Task goal — An exact copy of all the data below is required.

Dataset entries
┌──
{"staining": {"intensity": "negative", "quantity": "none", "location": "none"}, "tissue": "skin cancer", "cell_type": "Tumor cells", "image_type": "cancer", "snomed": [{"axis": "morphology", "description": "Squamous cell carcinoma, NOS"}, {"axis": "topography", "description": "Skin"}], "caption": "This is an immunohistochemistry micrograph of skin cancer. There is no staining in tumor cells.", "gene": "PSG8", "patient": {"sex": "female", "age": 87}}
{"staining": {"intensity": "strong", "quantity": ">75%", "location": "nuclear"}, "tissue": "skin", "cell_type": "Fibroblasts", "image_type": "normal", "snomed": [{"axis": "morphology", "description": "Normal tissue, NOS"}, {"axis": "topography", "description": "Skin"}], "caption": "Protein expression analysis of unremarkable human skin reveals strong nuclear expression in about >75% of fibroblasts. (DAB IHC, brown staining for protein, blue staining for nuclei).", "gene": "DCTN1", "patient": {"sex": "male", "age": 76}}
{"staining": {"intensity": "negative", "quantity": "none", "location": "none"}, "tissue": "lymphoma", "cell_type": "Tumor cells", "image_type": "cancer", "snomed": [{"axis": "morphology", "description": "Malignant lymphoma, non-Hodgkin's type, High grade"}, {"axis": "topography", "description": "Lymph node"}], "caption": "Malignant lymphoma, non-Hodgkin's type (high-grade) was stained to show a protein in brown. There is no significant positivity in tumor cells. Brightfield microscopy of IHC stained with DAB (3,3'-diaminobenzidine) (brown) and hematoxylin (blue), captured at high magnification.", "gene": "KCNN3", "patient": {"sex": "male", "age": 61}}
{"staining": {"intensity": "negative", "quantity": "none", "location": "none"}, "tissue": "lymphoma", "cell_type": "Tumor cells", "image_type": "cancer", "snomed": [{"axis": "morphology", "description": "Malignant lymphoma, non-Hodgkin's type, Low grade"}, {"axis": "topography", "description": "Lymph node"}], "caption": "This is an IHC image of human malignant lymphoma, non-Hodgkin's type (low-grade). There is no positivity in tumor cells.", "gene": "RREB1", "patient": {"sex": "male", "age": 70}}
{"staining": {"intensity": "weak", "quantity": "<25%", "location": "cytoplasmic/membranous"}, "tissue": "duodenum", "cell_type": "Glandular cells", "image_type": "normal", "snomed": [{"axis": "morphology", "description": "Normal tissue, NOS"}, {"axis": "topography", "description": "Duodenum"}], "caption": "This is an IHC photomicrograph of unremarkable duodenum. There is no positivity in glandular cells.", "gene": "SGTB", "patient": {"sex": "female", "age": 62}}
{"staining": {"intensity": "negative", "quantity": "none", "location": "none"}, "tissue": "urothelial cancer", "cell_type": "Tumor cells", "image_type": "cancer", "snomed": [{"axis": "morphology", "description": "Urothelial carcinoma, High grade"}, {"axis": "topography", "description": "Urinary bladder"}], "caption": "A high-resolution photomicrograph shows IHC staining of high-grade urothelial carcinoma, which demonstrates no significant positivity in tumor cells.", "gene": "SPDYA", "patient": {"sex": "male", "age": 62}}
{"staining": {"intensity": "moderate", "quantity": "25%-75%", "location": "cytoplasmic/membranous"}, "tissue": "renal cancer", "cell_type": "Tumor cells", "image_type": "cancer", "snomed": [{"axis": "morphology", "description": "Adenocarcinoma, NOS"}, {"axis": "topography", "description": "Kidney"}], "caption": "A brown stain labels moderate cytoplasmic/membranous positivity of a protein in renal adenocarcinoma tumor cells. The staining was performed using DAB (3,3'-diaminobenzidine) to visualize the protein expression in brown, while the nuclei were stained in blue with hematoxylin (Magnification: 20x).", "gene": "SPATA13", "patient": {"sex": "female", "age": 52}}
└──
Answer —
{"staining": {"intensity": "negative", "quantity": "none", "location": "none"}, "tissue": "skin cancer", "cell_type": "Tumor cells", "image_type": "cancer", "snomed": [{"axis": "morphology", "description": "Squamous cell carcinoma, NOS"}, {"axis": "topography", "description": "Skin"}], "caption": "This is an immunohistochemistry micrograph of skin cancer. There is no staining in tumor cells.", "gene": "PSG8", "patient": {"sex": "female", "age": 87}}
{"staining": {"intensity": "strong", "quantity": ">75%", "location": "nuclear"}, "tissue": "skin", "cell_type": "Fibroblasts", "image_type": "normal", "snomed": [{"axis": "morphology", "description": "Normal tissue, NOS"}, {"axis": "topography", "description": "Skin"}], "caption": "Protein expression analysis of unremarkable human skin reveals strong nuclear expression in about >75% of fibroblasts. (DAB IHC, brown staining for protein, blue staining for nuclei).", "gene": "DCTN1", "patient": {"sex": "male", "age": 76}}
{"staining": {"intensity": "negative", "quantity": "none", "location": "none"}, "tissue": "lymphoma", "cell_type": "Tumor cells", "image_type": "cancer", "snomed": [{"axis": "morphology", "description": "Malignant lymphoma, non-Hodgkin's type, High grade"}, {"axis": "topography", "description": "Lymph node"}], "caption": "Malignant lymphoma, non-Hodgkin's type (high-grade) was stained to show a protein in brown. There is no significant positivity in tumor cells. Brightfield microscopy of IHC stained with DAB (3,3'-diaminobenzidine) (brown) and hematoxylin (blue), captured at high magnification.", "gene": "KCNN3", "patient": {"sex": "male", "age": 61}}
{"staining": {"intensity": "negative", "quantity": "none", "location": "none"}, "tissue": "lymphoma", "cell_type": "Tumor cells", "image_type": "cancer", "snomed": [{"axis": "morphology", "description": "Malignant lymphoma, non-Hodgkin's type, Low grade"}, {"axis": "topography", "description": "Lymph node"}], "caption": "This is an IHC image of human malignant lymphoma, non-Hodgkin's type (low-grade). There is no positivity in tumor cells.", "gene": "RREB1", "patient": {"sex": "male", "age": 70}}
{"staining": {"intensity": "weak", "quantity": "<25%", "location": "cytoplasmic/membranous"}, "tissue": "duodenum", "cell_type": "Glandular cells", "image_type": "normal", "snomed": [{"axis": "morphology", "description": "Normal tissue, NOS"}, {"axis": "topography", "description": "Duodenum"}], "caption": "This is an IHC photomicrograph of unremarkable duodenum. There is no positivity in glandular cells.", "gene": "SGTB", "patient": {"sex": "female", "age": 62}}
{"staining": {"intensity": "negative", "quantity": "none", "location": "none"}, "tissue": "urothelial cancer", "cell_type": "Tumor cells", "image_type": "cancer", "snomed": [{"axis": "morphology", "description": "Urothelial carcinoma, High grade"}, {"axis": "topography", "description": "Urinary bladder"}], "caption": "A high-resolution photomicrograph shows IHC staining of high-grade urothelial carcinoma, which demonstrates no significant positivity in tumor cells.", "gene": "SPDYA", "patient": {"sex": "male", "age": 62}}
{"staining": {"intensity": "moderate", "quantity": "25%-75%", "location": "cytoplasmic/membranous"}, "tissue": "renal cancer", "cell_type": "Tumor cells", "image_type": "cancer", "snomed": [{"axis": "morphology", "description": "Adenocarcinoma, NOS"}, {"axis": "topography", "description": "Kidney"}], "caption": "A brown stain labels moderate cytoplasmic/membranous positivity of a protein in renal adenocarcinoma tumor cells. The staining was performed using DAB (3,3'-diaminobenzidine) to visualize the protein expression in brown, while the nuclei were stained in blue with hematoxylin (Magnification: 20x).", "gene": "SPATA13", "patient": {"sex": "female", "age": 52}}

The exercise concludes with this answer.